Prompt: Of all the entries below, only the lines from the one with "To configure and" up to and including the one with "- Le Peering" are to be duplicated exactly.

▼▼▼

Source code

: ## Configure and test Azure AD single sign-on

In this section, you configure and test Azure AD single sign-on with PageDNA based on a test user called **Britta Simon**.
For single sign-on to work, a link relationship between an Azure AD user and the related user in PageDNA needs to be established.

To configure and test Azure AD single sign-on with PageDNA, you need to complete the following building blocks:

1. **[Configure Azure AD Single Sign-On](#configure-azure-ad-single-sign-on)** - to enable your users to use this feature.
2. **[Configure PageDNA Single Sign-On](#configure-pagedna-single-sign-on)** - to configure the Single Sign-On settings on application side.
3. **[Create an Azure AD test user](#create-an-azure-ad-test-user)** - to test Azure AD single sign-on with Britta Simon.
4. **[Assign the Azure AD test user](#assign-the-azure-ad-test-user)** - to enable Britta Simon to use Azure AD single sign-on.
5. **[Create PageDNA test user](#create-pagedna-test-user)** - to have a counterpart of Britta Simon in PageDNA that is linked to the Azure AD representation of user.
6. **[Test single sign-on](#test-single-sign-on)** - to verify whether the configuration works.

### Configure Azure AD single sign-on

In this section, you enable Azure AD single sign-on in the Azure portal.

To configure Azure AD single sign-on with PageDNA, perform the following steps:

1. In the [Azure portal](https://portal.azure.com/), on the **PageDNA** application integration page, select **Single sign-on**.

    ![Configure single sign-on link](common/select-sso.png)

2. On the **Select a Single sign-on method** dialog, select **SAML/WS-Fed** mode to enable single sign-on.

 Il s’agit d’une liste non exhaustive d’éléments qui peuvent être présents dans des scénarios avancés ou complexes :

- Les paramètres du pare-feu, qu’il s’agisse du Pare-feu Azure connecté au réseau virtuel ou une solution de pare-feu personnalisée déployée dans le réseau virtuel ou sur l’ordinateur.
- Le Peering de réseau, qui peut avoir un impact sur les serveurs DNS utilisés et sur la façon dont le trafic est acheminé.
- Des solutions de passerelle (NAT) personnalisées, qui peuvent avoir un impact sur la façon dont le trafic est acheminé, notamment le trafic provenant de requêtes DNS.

▲▲▲

Answer to this problem:
To configure and test Azure AD single sign-on with PageDNA, you need to complete the following building blocks:

1. **[Configure Azure AD Single Sign-On](#configure-azure-ad-single-sign-on)** - to enable your users to use this feature.
2. **[Configure PageDNA Single Sign-On](#configure-pagedna-single-sign-on)** - to configure the Single Sign-On settings on application side.
3. **[Create an Azure AD test user](#create-an-azure-ad-test-user)** - to test Azure AD single sign-on with Britta Simon.
4. **[Assign the Azure AD test user](#assign-the-azure-ad-test-user)** - to enable Britta Simon to use Azure AD single sign-on.
5. **[Create PageDNA test user](#create-pagedna-test-user)** - to have a counterpart of Britta Simon in PageDNA that is linked to the Azure AD representation of user.
6. **[Test single sign-on](#test-single-sign-on)** - to verify whether the configuration works.

### Configure Azure AD single sign-on

In this section, you enable Azure AD single sign-on in the Azure portal.

To configure Azure AD single sign-on with PageDNA, perform the following steps:

1. In the [Azure portal](https://portal.azure.com/), on the **PageDNA** application integration page, select **Single sign-on**.

    ![Configure single sign-on link](common/select-sso.png)

2. On the **Select a Single sign-on method** dialog, select **SAML/WS-Fed** mode to enable single sign-on.

 Il s’agit d’une liste non exhaustive d’éléments qui peuvent être présents dans des scénarios avancés ou complexes :

- Les paramètres du pare-feu, qu’il s’agisse du Pare-feu Azure connecté au réseau virtuel ou une solution de pare-feu personnalisée déployée dans le réseau virtuel ou sur l’ordinateur.
- Le Peering de réseau, qui peut avoir un impact sur les serveurs DNS utilisés et sur la façon dont le trafic est acheminé.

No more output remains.